[Records for this exercise — start]
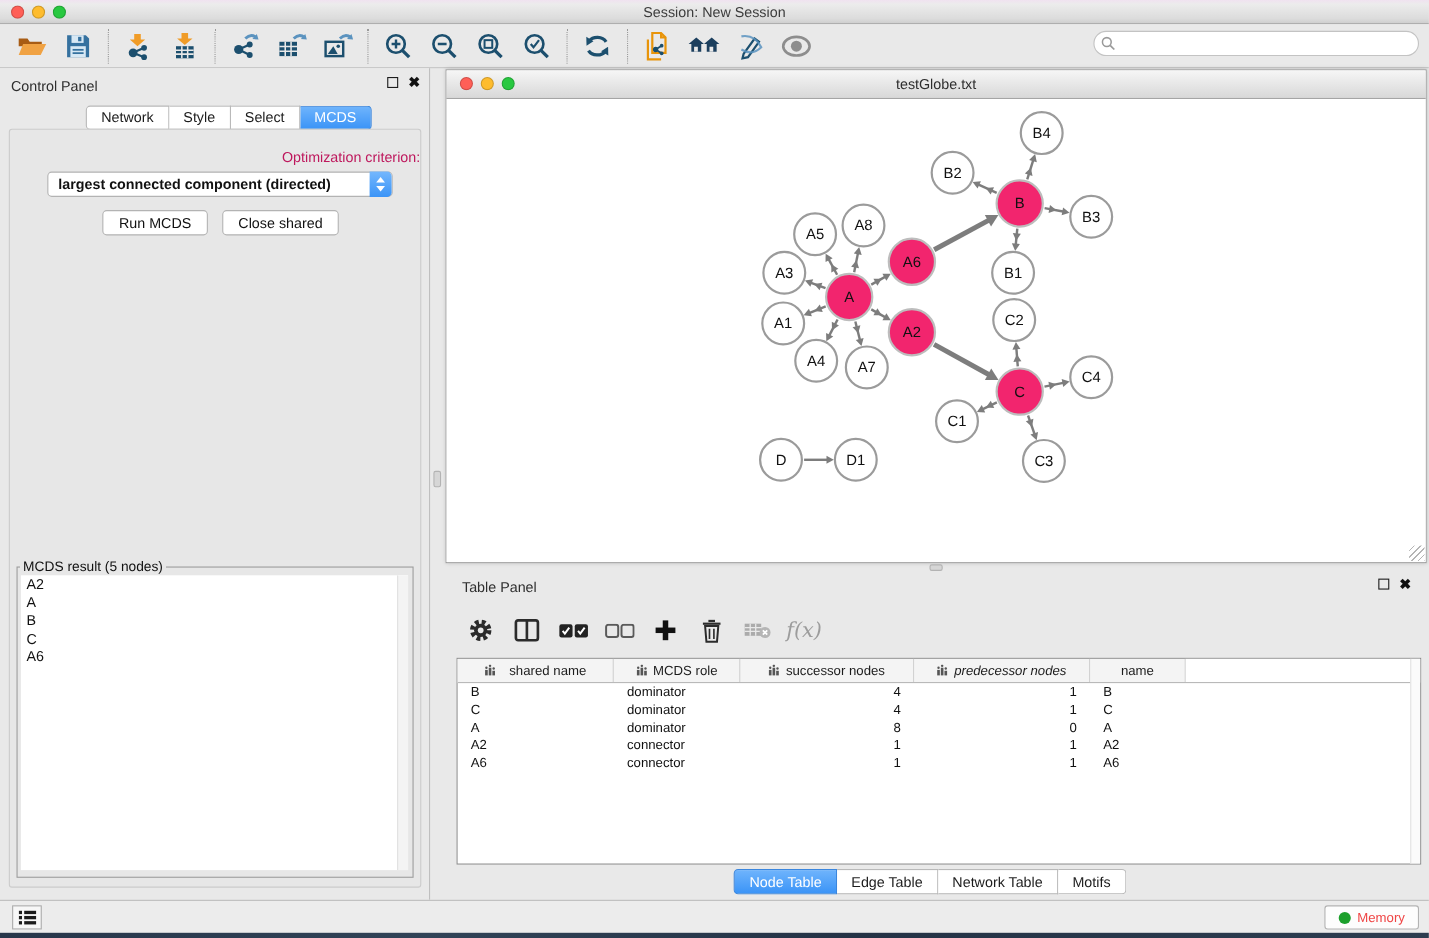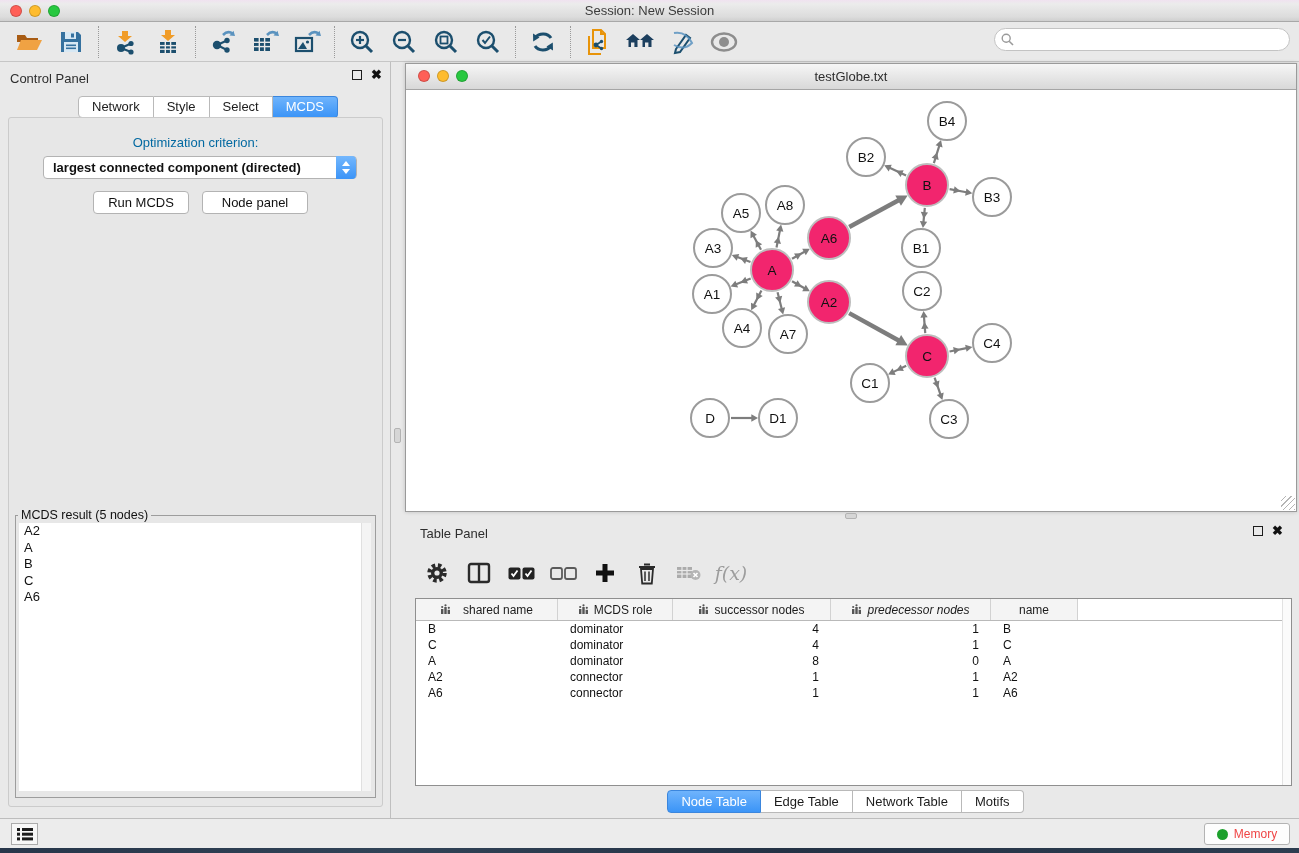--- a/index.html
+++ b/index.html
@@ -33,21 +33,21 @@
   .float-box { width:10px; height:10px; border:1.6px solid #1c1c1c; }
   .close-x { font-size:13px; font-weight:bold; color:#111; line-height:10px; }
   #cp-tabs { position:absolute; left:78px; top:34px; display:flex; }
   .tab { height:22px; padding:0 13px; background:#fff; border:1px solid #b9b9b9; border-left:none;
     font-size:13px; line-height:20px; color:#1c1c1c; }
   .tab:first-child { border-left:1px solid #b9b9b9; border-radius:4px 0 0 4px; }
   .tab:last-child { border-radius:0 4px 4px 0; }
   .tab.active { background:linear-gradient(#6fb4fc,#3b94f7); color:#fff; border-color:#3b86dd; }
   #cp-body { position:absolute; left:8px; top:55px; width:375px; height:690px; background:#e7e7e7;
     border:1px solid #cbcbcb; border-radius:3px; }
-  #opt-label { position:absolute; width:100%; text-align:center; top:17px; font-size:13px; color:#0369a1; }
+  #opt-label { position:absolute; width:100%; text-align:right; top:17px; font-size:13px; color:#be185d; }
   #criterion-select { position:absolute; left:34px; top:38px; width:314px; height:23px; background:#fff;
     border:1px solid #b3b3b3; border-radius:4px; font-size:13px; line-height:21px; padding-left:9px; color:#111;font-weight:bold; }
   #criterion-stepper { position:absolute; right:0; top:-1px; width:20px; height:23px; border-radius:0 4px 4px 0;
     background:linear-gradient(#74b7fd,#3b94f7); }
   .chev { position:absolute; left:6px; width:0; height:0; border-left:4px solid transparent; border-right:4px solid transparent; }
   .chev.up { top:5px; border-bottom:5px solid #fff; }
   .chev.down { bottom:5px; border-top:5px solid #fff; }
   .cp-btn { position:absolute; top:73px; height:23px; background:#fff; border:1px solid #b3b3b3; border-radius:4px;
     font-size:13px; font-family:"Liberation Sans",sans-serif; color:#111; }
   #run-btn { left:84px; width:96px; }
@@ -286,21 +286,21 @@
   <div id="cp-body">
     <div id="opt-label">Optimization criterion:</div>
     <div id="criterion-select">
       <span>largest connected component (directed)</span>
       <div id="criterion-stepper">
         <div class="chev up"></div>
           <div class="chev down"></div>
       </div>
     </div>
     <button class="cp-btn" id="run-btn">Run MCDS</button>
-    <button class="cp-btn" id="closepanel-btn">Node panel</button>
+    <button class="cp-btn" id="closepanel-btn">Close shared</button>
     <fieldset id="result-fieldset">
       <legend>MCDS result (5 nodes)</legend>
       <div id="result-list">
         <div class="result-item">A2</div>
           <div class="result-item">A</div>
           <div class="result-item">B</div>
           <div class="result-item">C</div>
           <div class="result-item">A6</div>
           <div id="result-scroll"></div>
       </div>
[Records for this exercise — finish]
[Records for this exercise — start]
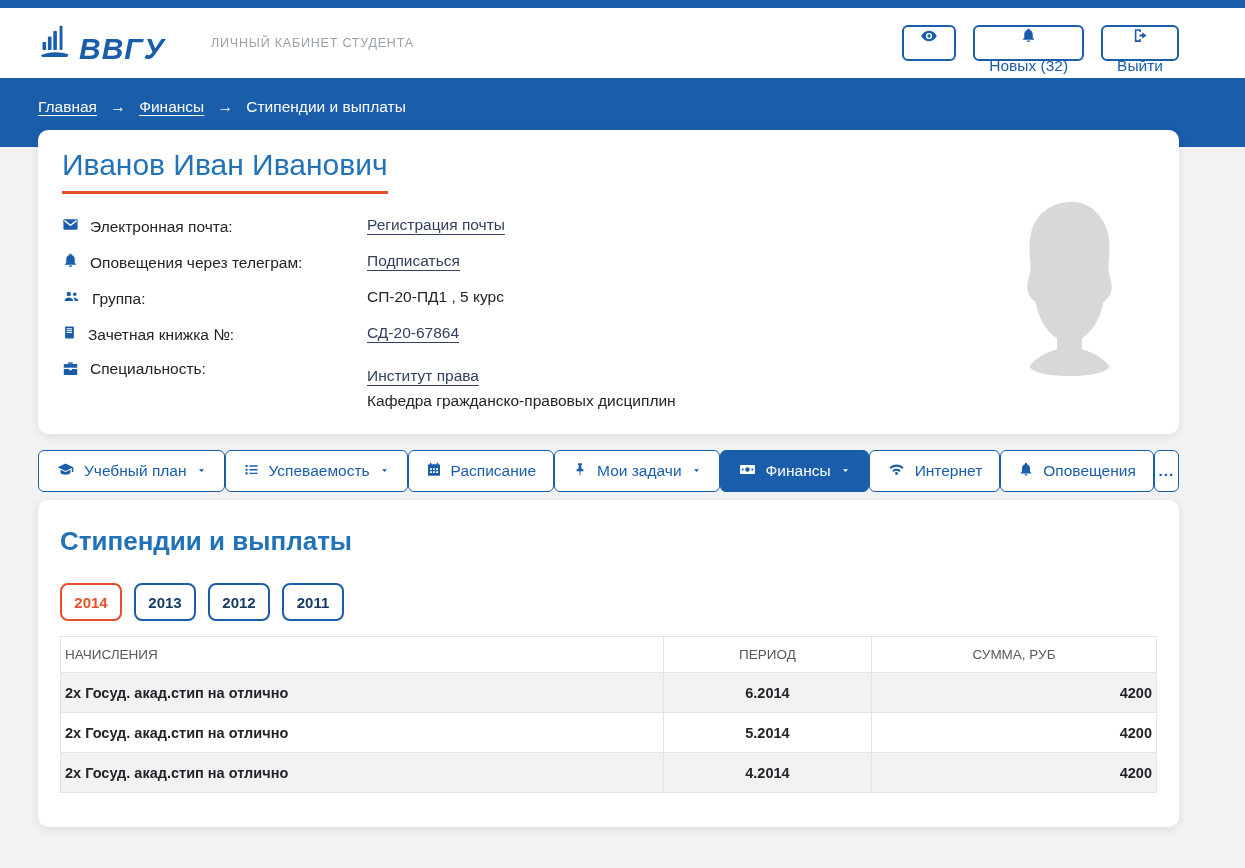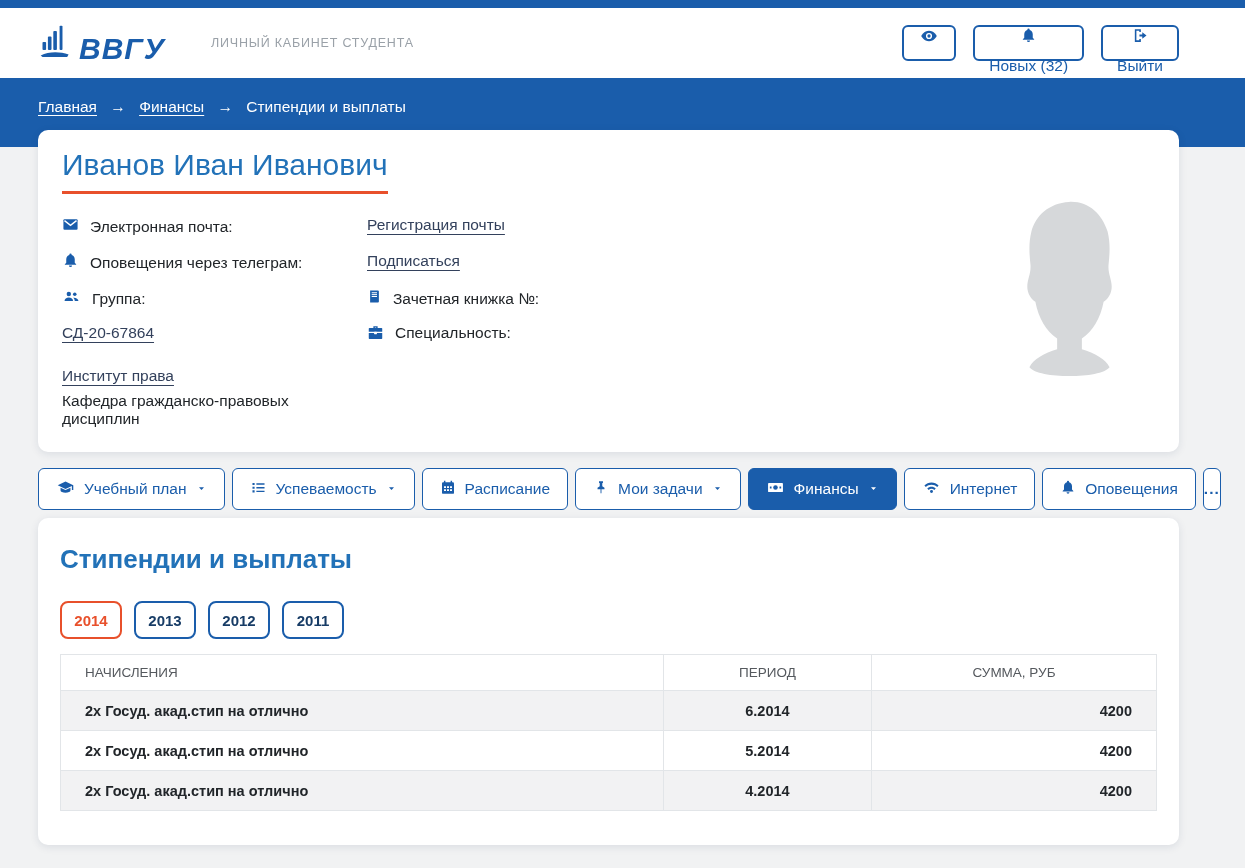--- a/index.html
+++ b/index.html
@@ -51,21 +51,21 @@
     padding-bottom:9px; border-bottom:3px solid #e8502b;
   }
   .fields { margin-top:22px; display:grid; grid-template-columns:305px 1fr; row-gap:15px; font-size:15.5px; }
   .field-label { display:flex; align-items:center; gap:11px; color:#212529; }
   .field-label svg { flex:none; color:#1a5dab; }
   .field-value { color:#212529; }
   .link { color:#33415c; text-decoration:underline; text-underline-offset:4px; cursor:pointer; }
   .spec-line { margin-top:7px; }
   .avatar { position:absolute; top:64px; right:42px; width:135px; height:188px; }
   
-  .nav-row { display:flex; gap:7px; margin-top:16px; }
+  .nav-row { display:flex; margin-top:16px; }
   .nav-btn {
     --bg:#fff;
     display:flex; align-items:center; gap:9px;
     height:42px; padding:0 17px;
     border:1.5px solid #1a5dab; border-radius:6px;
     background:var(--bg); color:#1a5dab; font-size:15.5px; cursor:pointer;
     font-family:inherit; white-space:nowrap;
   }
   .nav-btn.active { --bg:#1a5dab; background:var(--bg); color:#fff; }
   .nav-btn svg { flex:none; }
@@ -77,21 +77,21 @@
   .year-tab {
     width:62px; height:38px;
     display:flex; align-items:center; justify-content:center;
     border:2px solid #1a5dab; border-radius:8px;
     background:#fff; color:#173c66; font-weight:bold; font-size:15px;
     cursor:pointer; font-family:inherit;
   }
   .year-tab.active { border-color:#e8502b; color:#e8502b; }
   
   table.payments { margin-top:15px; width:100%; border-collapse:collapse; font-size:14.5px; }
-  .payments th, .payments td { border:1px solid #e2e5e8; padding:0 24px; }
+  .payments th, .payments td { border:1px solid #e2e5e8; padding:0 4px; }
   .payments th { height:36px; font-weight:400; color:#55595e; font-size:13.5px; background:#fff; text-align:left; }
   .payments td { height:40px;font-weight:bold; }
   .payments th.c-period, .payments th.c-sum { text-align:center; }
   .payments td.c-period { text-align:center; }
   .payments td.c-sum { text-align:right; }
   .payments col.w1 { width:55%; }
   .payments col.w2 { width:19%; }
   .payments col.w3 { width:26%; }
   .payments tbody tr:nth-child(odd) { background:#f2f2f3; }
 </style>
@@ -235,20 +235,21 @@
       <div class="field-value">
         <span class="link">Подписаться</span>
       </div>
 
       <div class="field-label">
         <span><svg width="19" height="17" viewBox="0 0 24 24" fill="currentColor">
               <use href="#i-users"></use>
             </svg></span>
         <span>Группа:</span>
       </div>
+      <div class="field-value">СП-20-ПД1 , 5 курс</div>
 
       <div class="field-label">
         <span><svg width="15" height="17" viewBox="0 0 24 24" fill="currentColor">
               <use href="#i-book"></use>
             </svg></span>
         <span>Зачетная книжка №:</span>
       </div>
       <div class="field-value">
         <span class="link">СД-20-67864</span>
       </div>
[Records for this exercise — finish]
In the entries above, the lines between the one holding "th.c-period, .payments th.c-sum" and the one holding "<span>Зачетная книжка №:</span>", inclusive, are to be printed exactly as written, and those alone.

   .payments th.c-period, .payments th.c-sum { text-align:center; }
   .payments td.c-period { text-align:center; }
   .payments td.c-sum { text-align:right; }
   .payments col.w1 { width:55%; }
   .payments col.w2 { width:19%; }
   .payments col.w3 { width:26%; }
   .payments tbody tr:nth-child(odd) { background:#f2f2f3; }
 </style>
@@ -235,20 +235,21 @@
       <div class="field-value">
         <span class="link">Подписаться</span>
       </div>
 
       <div class="field-label">
         <span><svg width="19" height="17" viewBox="0 0 24 24" fill="currentColor">
               <use href="#i-users"></use>
             </svg></span>
         <span>Группа:</span>
       </div>
+      <div class="field-value">СП-20-ПД1 , 5 курс</div>
 
       <div class="field-label">
         <span><svg width="15" height="17" viewBox="0 0 24 24" fill="currentColor">
               <use href="#i-book"></use>
             </svg></span>
         <span>Зачетная книжка №:</span>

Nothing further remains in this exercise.